=== Section Start ===

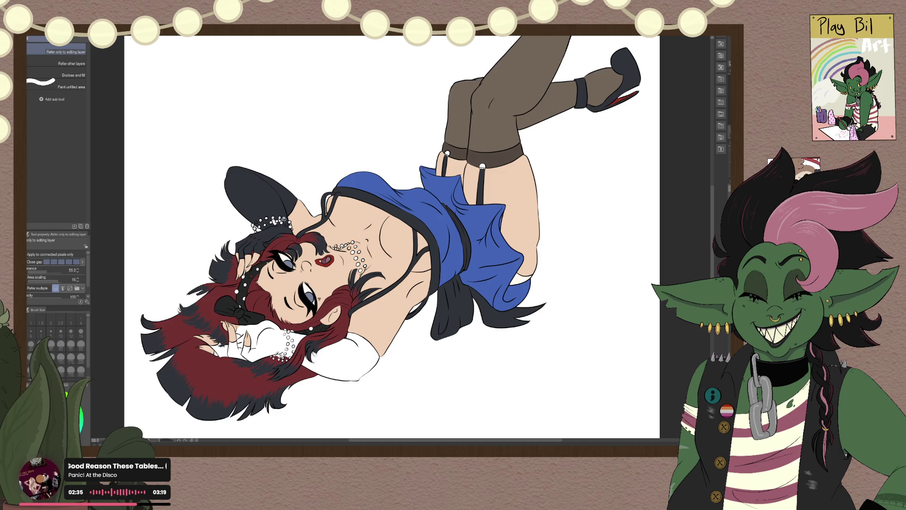
pyautogui.scroll(1, 275, 218)
pyautogui.scroll(1, 275, 218)
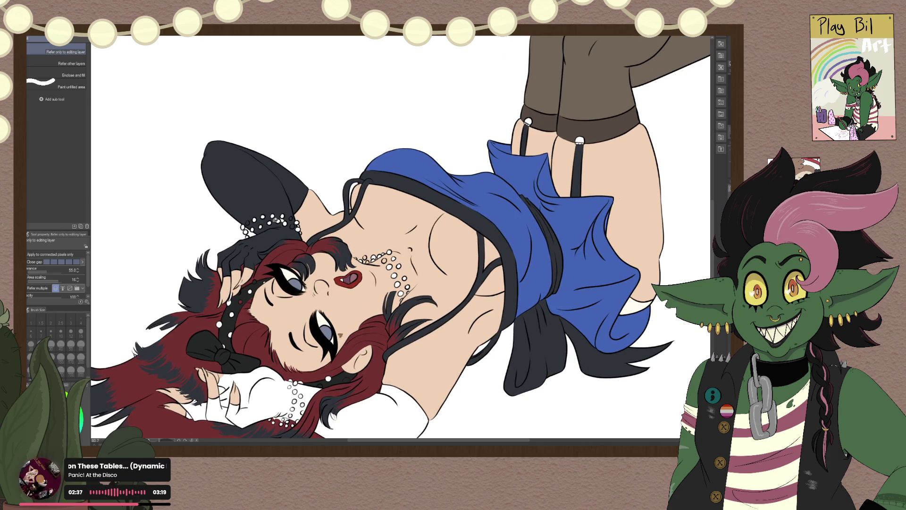
pyautogui.scroll(-2, 274, 227)
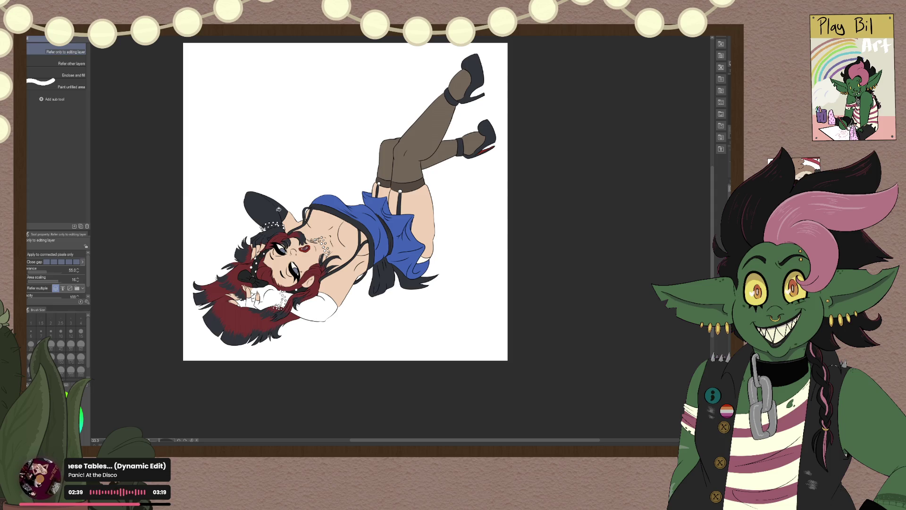
# Step: Fill the glove by the face black, then undo the black glove fills
pyautogui.click(268, 292)
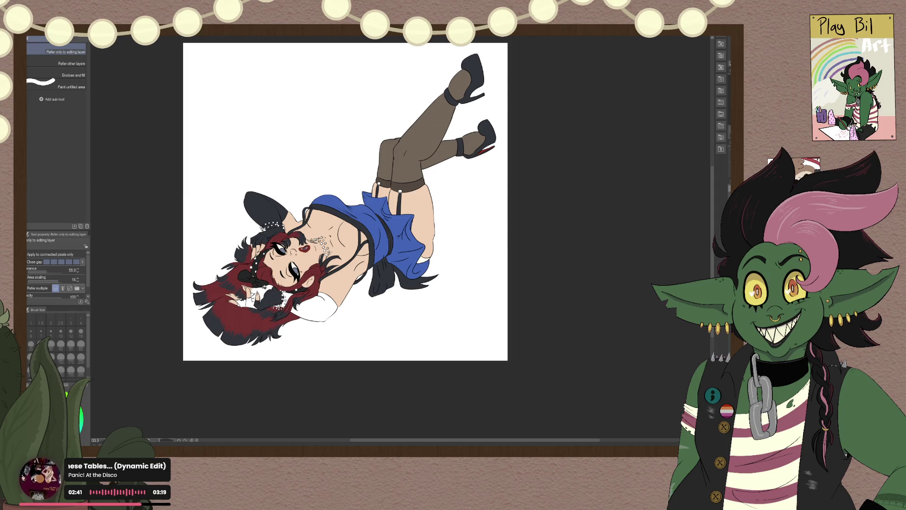
pyautogui.click(264, 288)
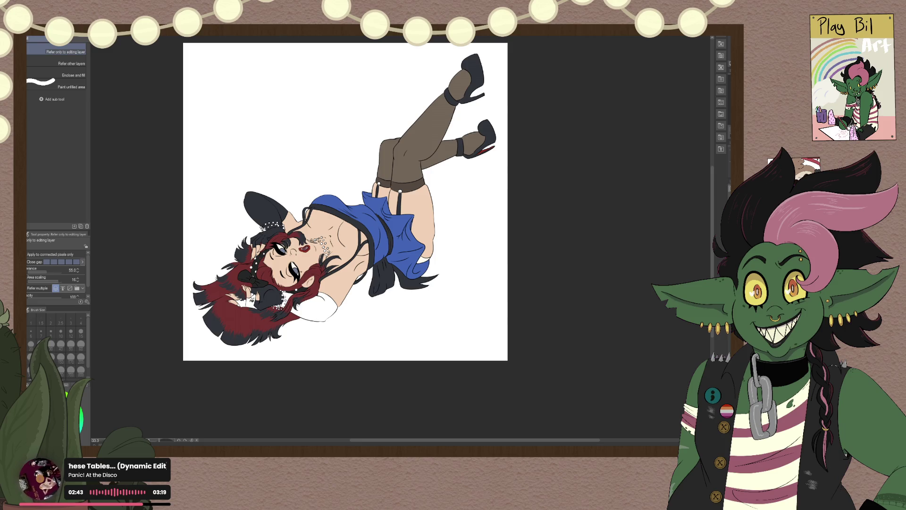
pyautogui.click(251, 301)
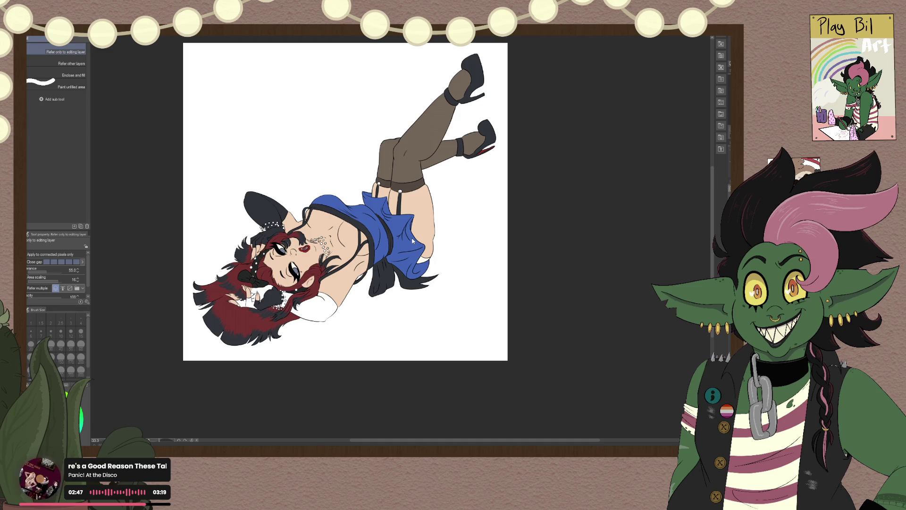
pyautogui.press('ctrl+z')
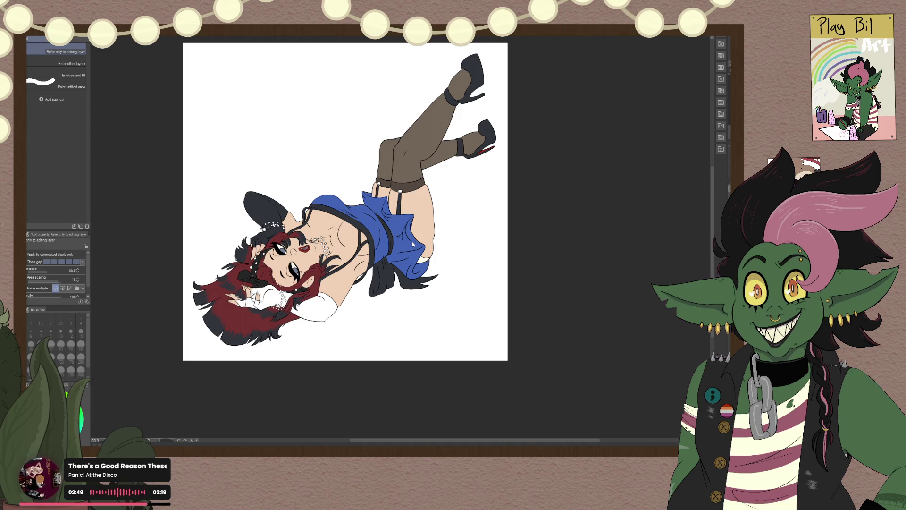
pyautogui.press('ctrl+z')
pyautogui.press('ctrl+z')
pyautogui.press('ctrl+z')
pyautogui.press('ctrl+z')
pyautogui.press('ctrl+z')
pyautogui.press('ctrl+z')
pyautogui.press('ctrl+z')
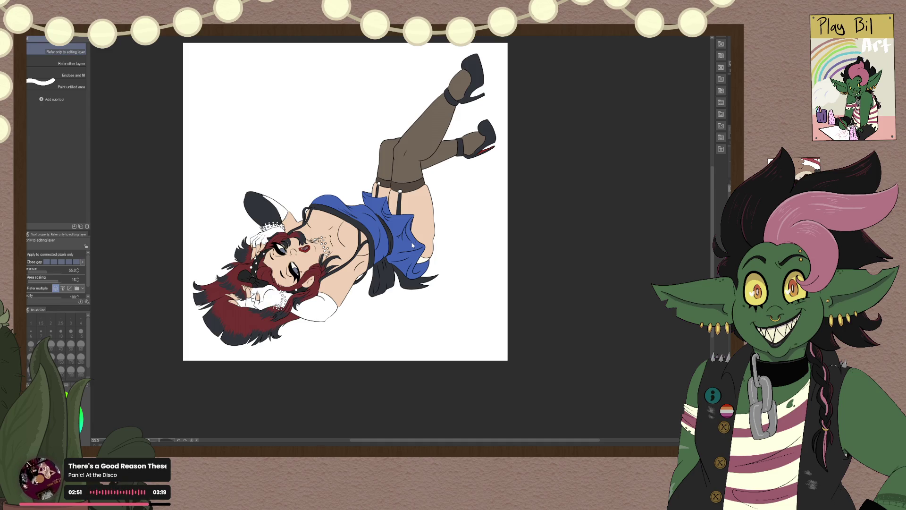
pyautogui.press('ctrl+z')
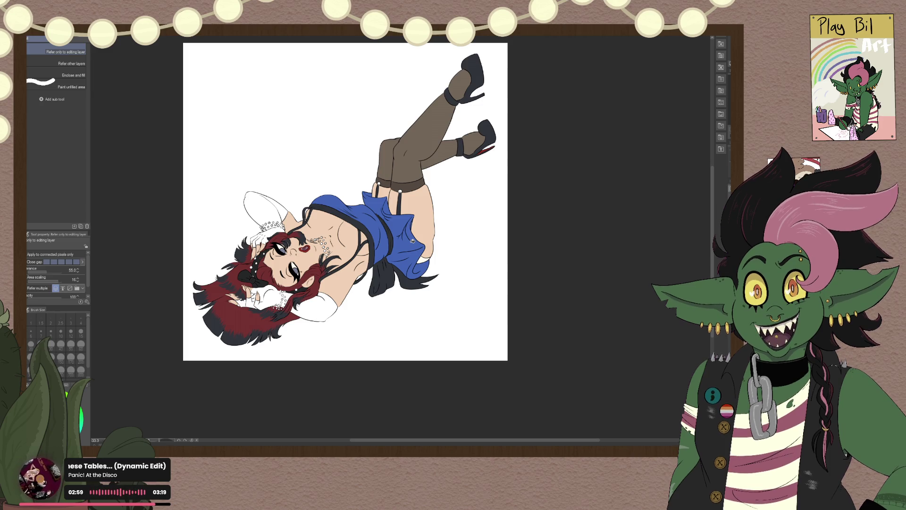
pyautogui.scroll(2, 388, 220)
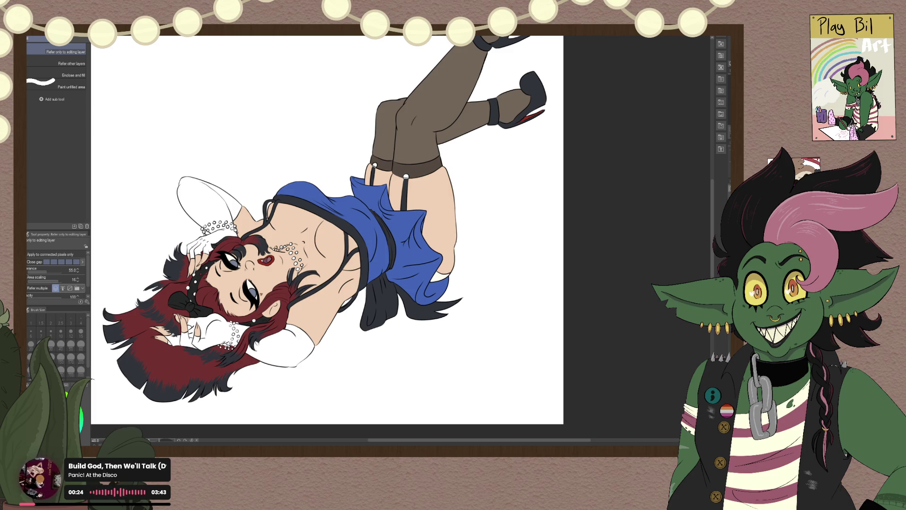
# Step: Fill the lower forearm glove and its hand pieces brown, including gaps among the wrist beads
pyautogui.scroll(-1, 349, 222)
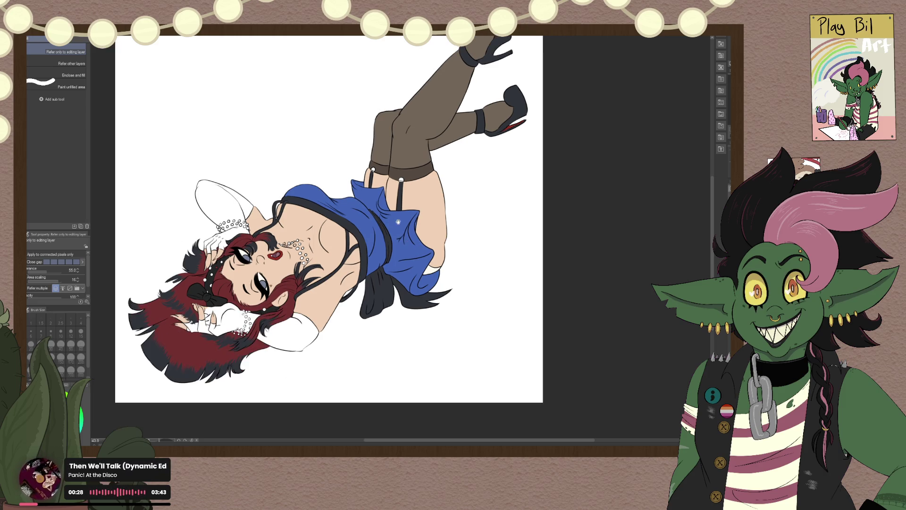
pyautogui.moveTo(396, 214); pyautogui.dragTo(453, 262)
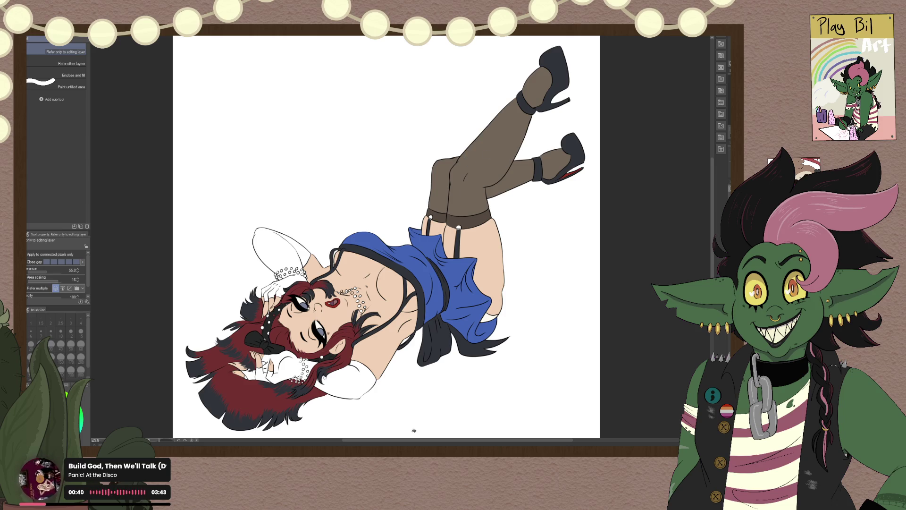
pyautogui.click(362, 382)
pyautogui.click(288, 367)
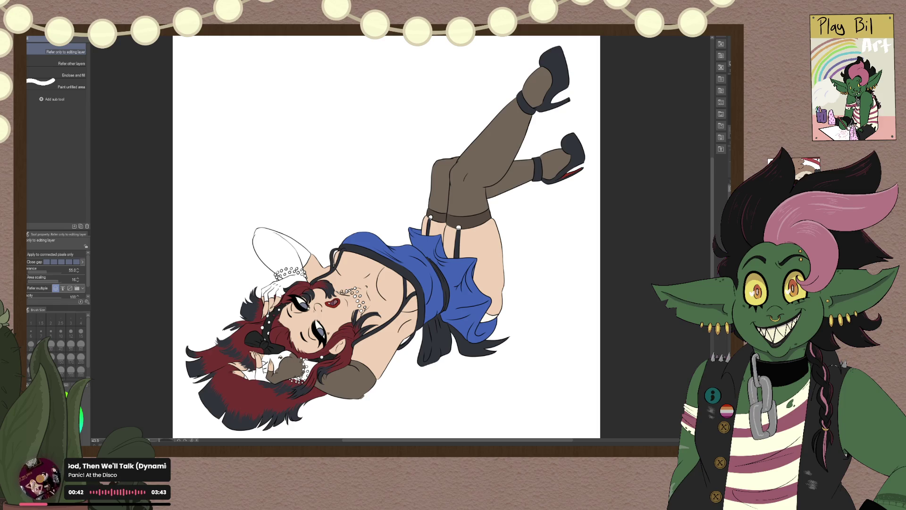
pyautogui.click(278, 362)
pyautogui.click(310, 367)
pyautogui.click(308, 364)
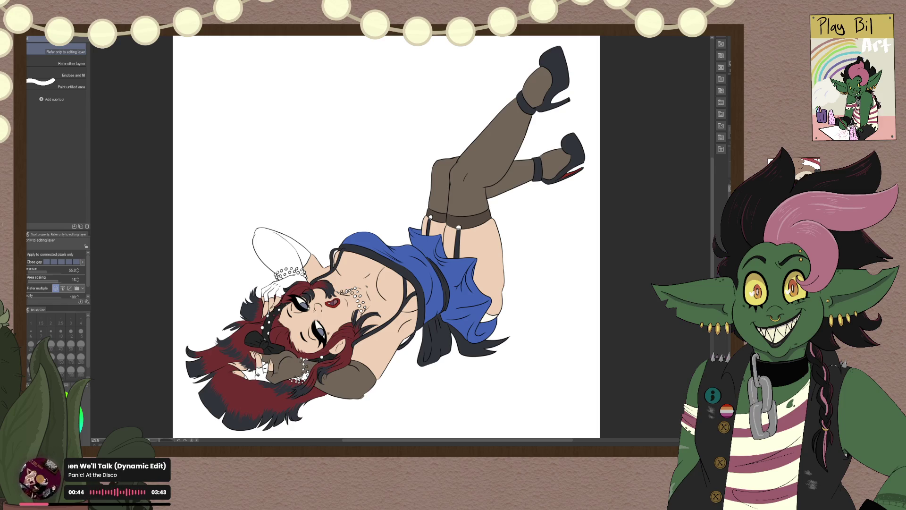
pyautogui.click(249, 375)
pyautogui.click(260, 374)
pyautogui.click(265, 371)
pyautogui.click(267, 367)
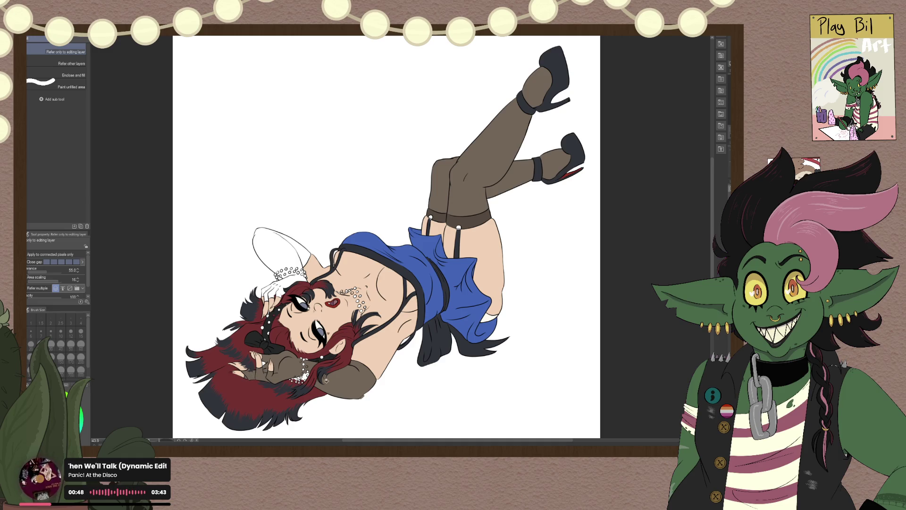
pyautogui.click(299, 377)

=== Section End ===

» **YOUR GOAL**: I need the lines from the one containing "pyautogui.click(268, 292)" through the end of the records retyped exactly, with the pictures left out.

» **EXERCISE SOLUTION**:
pyautogui.click(268, 292)
pyautogui.click(264, 288)
pyautogui.click(251, 301)
pyautogui.press('ctrl+z')
pyautogui.press('ctrl+z')
pyautogui.press('ctrl+z')
pyautogui.press('ctrl+z')
pyautogui.press('ctrl+z')
pyautogui.press('ctrl+z')
pyautogui.press('ctrl+z')
pyautogui.press('ctrl+z')
pyautogui.press('ctrl+z')
pyautogui.scroll(2, 388, 220)
# Step: Fill the lower forearm glove and its hand pieces brown, including gaps among the wrist beads
pyautogui.scroll(-1, 349, 222)
pyautogui.moveTo(396, 214); pyautogui.dragTo(453, 262)
pyautogui.click(362, 382)
pyautogui.click(288, 367)
pyautogui.click(278, 362)
pyautogui.click(310, 367)
pyautogui.click(308, 364)
pyautogui.click(249, 375)
pyautogui.click(260, 374)
pyautogui.click(265, 371)
pyautogui.click(267, 367)
pyautogui.click(299, 377)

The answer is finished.